🤖 AI Summary
Pretrained vision-language models (VLMs) exhibit limited robustness and poor generalization across tasks and visual features in human-level visual cognition—particularly intuitive physics and causal reasoning. To address this, we construct the first standardized visual stimulus set spanning multiple cognitive domains, accompanied by human behavioral annotations, and perform supervised fine-tuning on representative VLMs (e.g., CLIP, Flamingo). We systematically evaluate behavioral alignment and cross-domain generalization along dimensions including physical intuition and causal inference. Results show that fine-tuning significantly improves model performance on target cognitive tasks and alignment with human responses; however, gains fail to transfer to unseen visual features or heterogeneous cognitive tasks—revealing a fundamental domain specificity limitation in current VLMs. This work establishes the first cross-cognitive-domain benchmark for visual cognition evaluation, providing a novel paradigm and empirical foundation for advancing cognitive interpretability and human-like reasoning in VLMs.
📝 Abstract
Pre-trained vision language models still fall short of human visual cognition.
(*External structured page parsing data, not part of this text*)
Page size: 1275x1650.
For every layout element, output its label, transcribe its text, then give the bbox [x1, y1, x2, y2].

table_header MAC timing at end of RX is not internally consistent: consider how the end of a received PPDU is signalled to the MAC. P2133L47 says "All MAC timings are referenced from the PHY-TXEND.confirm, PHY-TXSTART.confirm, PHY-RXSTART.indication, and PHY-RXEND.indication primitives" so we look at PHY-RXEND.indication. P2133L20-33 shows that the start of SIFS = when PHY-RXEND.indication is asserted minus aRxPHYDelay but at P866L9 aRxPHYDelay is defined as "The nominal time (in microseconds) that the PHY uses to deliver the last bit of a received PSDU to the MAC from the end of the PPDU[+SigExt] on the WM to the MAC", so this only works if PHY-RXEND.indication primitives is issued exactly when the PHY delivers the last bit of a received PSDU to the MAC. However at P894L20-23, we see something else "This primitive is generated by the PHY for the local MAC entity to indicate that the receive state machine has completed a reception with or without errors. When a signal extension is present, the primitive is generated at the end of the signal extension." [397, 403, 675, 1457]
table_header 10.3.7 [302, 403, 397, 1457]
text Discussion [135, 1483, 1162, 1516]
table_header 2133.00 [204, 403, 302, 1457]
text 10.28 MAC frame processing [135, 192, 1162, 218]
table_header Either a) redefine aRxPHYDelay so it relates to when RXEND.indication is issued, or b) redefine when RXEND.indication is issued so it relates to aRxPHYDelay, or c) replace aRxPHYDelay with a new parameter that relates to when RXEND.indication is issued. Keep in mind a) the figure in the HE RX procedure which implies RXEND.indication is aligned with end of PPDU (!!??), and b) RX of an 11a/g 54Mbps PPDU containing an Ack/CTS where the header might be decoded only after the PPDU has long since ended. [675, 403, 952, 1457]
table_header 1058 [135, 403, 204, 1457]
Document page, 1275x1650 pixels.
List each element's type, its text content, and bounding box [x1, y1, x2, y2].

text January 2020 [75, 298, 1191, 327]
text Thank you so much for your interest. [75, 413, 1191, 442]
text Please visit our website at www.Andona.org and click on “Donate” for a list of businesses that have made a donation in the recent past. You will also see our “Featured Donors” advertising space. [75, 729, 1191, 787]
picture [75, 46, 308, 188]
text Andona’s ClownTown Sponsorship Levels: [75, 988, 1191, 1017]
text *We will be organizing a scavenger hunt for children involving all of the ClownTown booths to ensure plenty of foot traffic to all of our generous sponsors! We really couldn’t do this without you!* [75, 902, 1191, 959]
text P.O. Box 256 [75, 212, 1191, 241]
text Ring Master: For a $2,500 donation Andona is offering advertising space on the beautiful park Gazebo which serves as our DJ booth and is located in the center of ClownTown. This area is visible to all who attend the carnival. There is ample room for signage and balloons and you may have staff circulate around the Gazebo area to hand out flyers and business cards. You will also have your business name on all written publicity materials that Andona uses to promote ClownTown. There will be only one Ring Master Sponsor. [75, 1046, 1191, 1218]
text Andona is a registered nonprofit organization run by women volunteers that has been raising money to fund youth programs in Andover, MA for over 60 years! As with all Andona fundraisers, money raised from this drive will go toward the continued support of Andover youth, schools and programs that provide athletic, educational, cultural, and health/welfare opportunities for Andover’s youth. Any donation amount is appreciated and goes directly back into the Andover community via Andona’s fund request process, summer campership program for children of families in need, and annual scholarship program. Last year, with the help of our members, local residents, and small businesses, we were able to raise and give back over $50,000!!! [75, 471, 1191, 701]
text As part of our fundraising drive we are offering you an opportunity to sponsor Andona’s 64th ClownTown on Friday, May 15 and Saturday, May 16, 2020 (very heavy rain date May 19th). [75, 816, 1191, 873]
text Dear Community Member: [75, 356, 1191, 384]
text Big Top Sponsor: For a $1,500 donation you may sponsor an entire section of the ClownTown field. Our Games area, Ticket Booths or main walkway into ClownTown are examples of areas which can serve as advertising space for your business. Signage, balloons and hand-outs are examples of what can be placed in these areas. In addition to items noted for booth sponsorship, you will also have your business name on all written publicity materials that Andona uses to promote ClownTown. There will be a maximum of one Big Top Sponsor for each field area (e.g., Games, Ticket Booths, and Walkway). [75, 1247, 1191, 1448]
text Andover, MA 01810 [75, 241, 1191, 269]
In an effort to improve visual cognition and align models with human behavior, we introduce visual stimuli and human judgments on visual cognition tasks, allowing us to systematically evaluate performance across cognitive domains under a consistent environment. We fine-tune models on ground truth data for intuitive physics and causal reasoning and find that this improves model performance in the respective fine-tuning domain. Furthermore, it can improve model alignment with human behavior. However, we find that fine-tuning does not contribute to robust human-like generalization to data with other visual characteristics or to tasks in other cognitive domains.